The Ires element reminded me of this sly fellow. An octopus dragging together two coconut shells to hide itself - displaying a surprise use of tools. Here is one octopus that has perfected the art. :)

Now I think I understand why the ribosome needs to be in sub units. Proteins don’t seem to dig doing bigger switches in structure unless there is something like a pH change or a ligand binding which adds energy. It would unpractical and impossible for the cell to change pH, each time a new peptide bond was to be made. :)

Hmm, okay, proteins are mainly surrounding each of the RNA subunits, and the core is RNA. But then again, I don't think that RNA fancies doing that big switches either. So still same result. So what proteins especially, but also RNA can't achieve when alone, they can achieve together. Now it also makes sense that the core is RNA. As it is the better at performing switching when in a much smaller version, compared to protein and since the early world of life is thought to have been an RNA one. 

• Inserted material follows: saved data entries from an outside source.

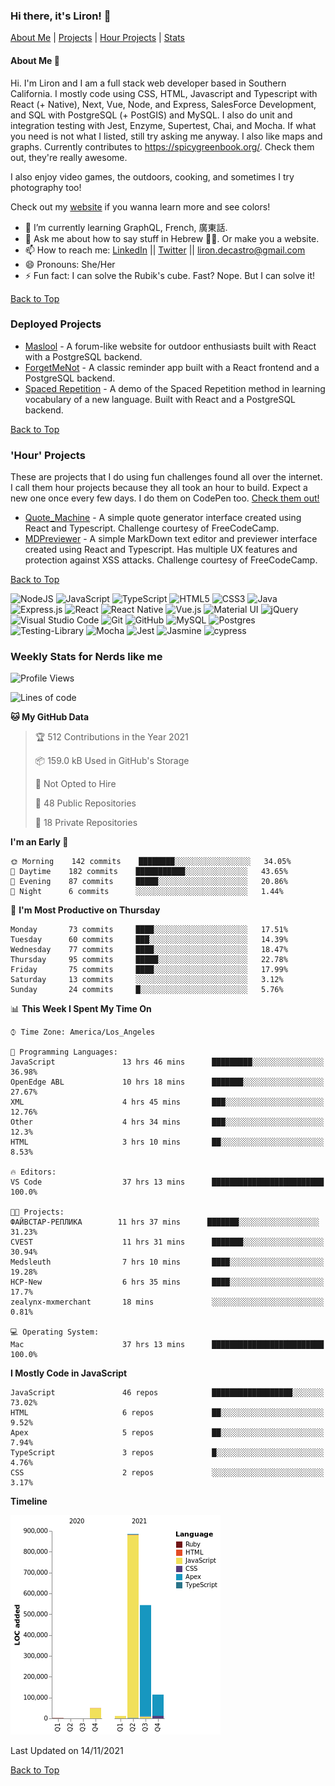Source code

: ### Hi there, it's Liron! 👋
[About Me](#about) | [Projects](#projects) | [Hour Projects](#hourlies) | [Stats](#stats)

#### About Me 👧 <a name="about"></a>


Hi. I'm Liron and I am a full stack web developer based in Southern California. I mostly code using CSS, HTML, Javascript and Typescript with React (+ Native), Next, Vue, Node, and Express, SalesForce Development, and SQL with PostgreSQL (+ PostGIS) and MySQL. I also do unit and integration testing with Jest, Enzyme, Supertest, Chai, and Mocha. If what you need is not what I listed, still try asking me anyway. I also like maps and graphs. Currently contributes to https://spicygreenbook.org/. Check them out, they're really awesome.

I also enjoy video games, the outdoors, cooking, and sometimes I try photography too!

Check out my [website](https://www.lirondc.com) if you wanna learn more and see colors! 


- 🌱 I’m currently learning GraphQL, French, 廣東話.
- 💬 Ask me about how to say stuff in Hebrew 🤌🏼. Or make you a website.
- 📫 How to reach me: [LinkedIn](https://www.linkedin.com/in/liron-de-castro/) || [Twitter](https://twitter.com/lirondecastro) || [liron.decastro@gmail.com](mailto:liron.decastro@gmail.com) 
- 😄 Pronouns: She/Her
- ⚡ Fun fact: I can solve the Rubik's cube. Fast? Nope. But I can solve it! 

[Back to Top](#about)

### Deployed Projects <a name="projects"></a>

- [Maslool](https://maslool.lirondc.com) - A forum-like website for outdoor enthusiasts built with React with a PostgreSQL backend. 
- [ForgetMeNot](https://forgetmenot.lirondc.com) - A classic reminder app built with a React frontend and a PostgreSQL backend.
- [Spaced Repetition](https://spacedrep.lirondc.com) - A demo of the Spaced Repetition method in learning vocabulary of a new language. Built with React and a PostgreSQL backend.

[Back to Top](#about)

### 'Hour' Projects <a name="hourlies"></a>
These are projects that I do using fun challenges found all over the internet. I call them hour projects because they all took an hour to build. Expect a new one once every few days. I do them on CodePen too. [Check them out!](https://codepen.io/lirondco)

- [Quote_Machine](https://quote-machine.lirondc.com/) - A simple quote generator interface created using React and Typescript. Challenge courtesy of FreeCodeCamp.
- [MDPreviewer](https://mdpreviewer.lirondc.com/) - A simple MarkDown text editor and previewer interface created using React and Typescript. Has multiple UX features and protection against XSS attacks. Challenge courtesy of FreeCodeCamp.

[Back to Top](#about)

<img alt="NodeJS" src="https://img.shields.io/badge/node.js-%2343853D.svg?style=for-the-badge&logo=node-dot-js&logoColor=white"/> <img alt="JavaScript" src="https://img.shields.io/badge/javascript-%23323330.svg?style=for-the-badge&logo=javascript&logoColor=%23F7DF1E"/> <img alt="TypeScript" src="https://img.shields.io/badge/typescript-%23007ACC.svg?style=for-the-badge&logo=typescript&logoColor=white"/> <img alt="HTML5" src="https://img.shields.io/badge/html5-%23E34F26.svg?style=for-the-badge&logo=html5&logoColor=white"/> <img alt="CSS3" src="https://img.shields.io/badge/css3-%231572B6.svg?style=for-the-badge&logo=css3&logoColor=white"/> <img alt="Java" src="https://img.shields.io/badge/java-%23ED8B00.svg?style=for-the-badge&logo=java&logoColor=white"/> <img alt="Express.js" src="https://img.shields.io/badge/express.js-%23404d59.svg?style=for-the-badge&logo=express&logoColor=%2361DAFB"/> <img alt="React" src="https://img.shields.io/badge/react-%2320232a.svg?style=for-the-badge&logo=react&logoColor=%2361DAFB"/> <img alt="React Native" src="https://img.shields.io/badge/react_native-%2320232a.svg?style=for-the-badge&logo=react&logoColor=%2361DAFB"/> <img alt="Vue.js" src="https://img.shields.io/badge/vuejs-%2335495e.svg?style=for-the-badge&logo=vue-dot-js&logoColor=%234FC08D"/> <img alt="Material UI" src="https://img.shields.io/badge/materialui-%230081CB.svg?style=for-the-badge&logo=material-ui&logoColor=white"/> <img alt="jQuery" src="https://img.shields.io/badge/jquery-%230769AD.svg?style=for-the-badge&logo=jquery&logoColor=white"/> <img alt="Visual Studio Code" src="https://img.shields.io/badge/VisualStudioCode-0078d7.svg?style=for-the-badge&logo=visual-studio-code&logoColor=white"/> <img alt="Git" src="https://img.shields.io/badge/git-%23F05033.svg?style=for-the-badge&logo=git&logoColor=white"/> <img alt="GitHub" src="https://img.shields.io/badge/github-%23121011.svg?style=for-the-badge&logo=github&logoColor=white"/> <img alt="MySQL" src="https://img.shields.io/badge/mysql-%2300f.svg?style=for-the-badge&logo=mysql&logoColor=white"/> <img alt="Postgres" src ="https://img.shields.io/badge/postgres-%23316192.svg?style=for-the-badge&logo=postgresql&logoColor=white"/> <img alt="Testing-Library" src="https://img.shields.io/badge/-TestingLibrary-%23E33332?style=for-the-badge&logo=testing-library&logoColor=white"/> <img alt="Mocha" src="https://img.shields.io/badge/-mocha-%238D6748?style=for-the-badge&logo=mocha&logoColor=white"/> <img alt="Jest" src="https://img.shields.io/badge/-jest-%23C21325?style=for-the-badge&logo=jest&logoColor=white"/> <img alt="Jasmine" src="https://img.shields.io/badge/-Jasmine-%238A4182?style=for-the-badge&logo=Jasmine&logoColor=white"/> <img src="https://img.shields.io/badge/-cypress-%23E5E5E5?style=for-the-badge&logo=cypress&logoColor=058a5e" alt="cypress">


### Weekly Stats for Nerds like me <a name="stats"></a>

<!--START_SECTION:waka-->
![Profile Views](http://img.shields.io/badge/Profile%20Views-0-blue)

![Lines of code](https://img.shields.io/badge/From%20Hello%20World%20I%27ve%20Written-1.6%20million%20lines%20of%20code-blue)

**🐱 My GitHub Data** 

> 🏆 512 Contributions in the Year 2021
 > 
> 📦 159.0 kB Used in GitHub's Storage 
 > 
> 🚫 Not Opted to Hire
 > 
> 📜 48 Public Repositories 
 > 
> 🔑 18 Private Repositories  
 > 
**I'm an Early 🐤** 

```text
🌞 Morning    142 commits    ████████░░░░░░░░░░░░░░░░░   34.05% 
🌆 Daytime    182 commits    ███████████░░░░░░░░░░░░░░   43.65% 
🌃 Evening    87 commits     █████░░░░░░░░░░░░░░░░░░░░   20.86% 
🌙 Night      6 commits      ░░░░░░░░░░░░░░░░░░░░░░░░░   1.44%

```
📅 **I'm Most Productive on Thursday** 

```text
Monday       73 commits     ████░░░░░░░░░░░░░░░░░░░░░   17.51% 
Tuesday      60 commits     ███░░░░░░░░░░░░░░░░░░░░░░   14.39% 
Wednesday    77 commits     ████░░░░░░░░░░░░░░░░░░░░░   18.47% 
Thursday     95 commits     █████░░░░░░░░░░░░░░░░░░░░   22.78% 
Friday       75 commits     ████░░░░░░░░░░░░░░░░░░░░░   17.99% 
Saturday     13 commits     ░░░░░░░░░░░░░░░░░░░░░░░░░   3.12% 
Sunday       24 commits     █░░░░░░░░░░░░░░░░░░░░░░░░   5.76%

```


📊 **This Week I Spent My Time On** 

```text
⌚︎ Time Zone: America/Los_Angeles

💬 Programming Languages: 
JavaScript               13 hrs 46 mins      █████████░░░░░░░░░░░░░░░░   36.98% 
OpenEdge ABL             10 hrs 18 mins      ███████░░░░░░░░░░░░░░░░░░   27.67% 
XML                      4 hrs 45 mins       ███░░░░░░░░░░░░░░░░░░░░░░   12.76% 
Other                    4 hrs 34 mins       ███░░░░░░░░░░░░░░░░░░░░░░   12.3% 
HTML                     3 hrs 10 mins       ██░░░░░░░░░░░░░░░░░░░░░░░   8.53%

🔥 Editors: 
VS Code                  37 hrs 13 mins      █████████████████████████   100.0%

🐱‍💻 Projects: 
ФАЙВСТАР-РЕПЛИКА        11 hrs 37 mins      ███████░░░░░░░░░░░░░░░░░░   31.23% 
CVEST                    11 hrs 31 mins      ███████░░░░░░░░░░░░░░░░░░   30.94% 
Medsleuth                7 hrs 10 mins       ████░░░░░░░░░░░░░░░░░░░░░   19.28% 
HCP-New                  6 hrs 35 mins       ████░░░░░░░░░░░░░░░░░░░░░   17.7% 
zealynx-mxmerchant       18 mins             ░░░░░░░░░░░░░░░░░░░░░░░░░   0.81%

💻 Operating System: 
Mac                      37 hrs 13 mins      █████████████████████████   100.0%

```

**I Mostly Code in JavaScript** 

```text
JavaScript               46 repos            ██████████████████░░░░░░░   73.02% 
HTML                     6 repos             ██░░░░░░░░░░░░░░░░░░░░░░░   9.52% 
Apex                     5 repos             ██░░░░░░░░░░░░░░░░░░░░░░░   7.94% 
TypeScript               3 repos             █░░░░░░░░░░░░░░░░░░░░░░░░   4.76% 
CSS                      2 repos             ░░░░░░░░░░░░░░░░░░░░░░░░░   3.17%

```


**Timeline**

![Chart not found](https://raw.githubusercontent.com/lirondco/lirondco/main/charts/bar_graph.png) 


 Last Updated on 14/11/2021
<!--END_SECTION:waka-->

[Back to Top](#about)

Earlier I have kind of been thinking about most of the ribosomal RNA as space filling RNA and protein strings attached to keep the whole thing together. I only imagined a few sections of the RNA to actually have a specific function, either by having a shape that allowed space for holding holding of a tRNA codon. However what I am starting to come to a realization off, from the paper Rhiju linked, that the ribosome has been build in layers and each layer tends to add a new function on top of the existing ones.

However I do think that some of the small hairpins on the multiloops in the multiloop highways are really just space fillers and more are there for making sure the multiloops got identity variation by having different stem count and length, so they don’t misfold.
Photo of Eli Fisker

Eli Fisker

  • 2222 Posts
  • 483 Reply Likes
Crystals, x-ray structure and the asymmetric nature of RNA

Now I wonder if the asymmetric nature of RNA is part of the explanation on why RNA is harder to crystallize compared to proteins?

Proteins are far more ordered and compact in their structure. Proteins form beta sheets, where side chains line up with each other in a repeated and regular manner. Even their alpha helices have ordered structures in themselves and even more when more of them line up side by side.

Beta sheetjpg

On a higher level, proteins also often use repeating domains/units. All of this adds up to higher orderliness. Order means denser structure and higher crystallinity, meaning it should be easier to get the structure by X-ray.

RNA rarely have bigger stem regions line up with each other. Though RNA can have coaxial stacking, where two stems line up with each other which is an adder of stability and energy bonus.

Proteins also generally contains far more symmetry compared to RNA - that's except for some very symmetric RNA switches ;). Although there are some symmetry to some higher order RNA structures, but not if one zoom in and look at the details.

RNA seems fractal in an asymmetric way. Needing variations on all levels, in particular the bigger it gets.

I suspect the asymmetric nature of RNA has a good deal to do with why it is harder to obtain x-ray structures from RNA compared to protein.

It all makes sense now. :)

Now I also wonder if the RNA designs with coaxial stacking are easier to crystallize, than similar sized RNA designs without?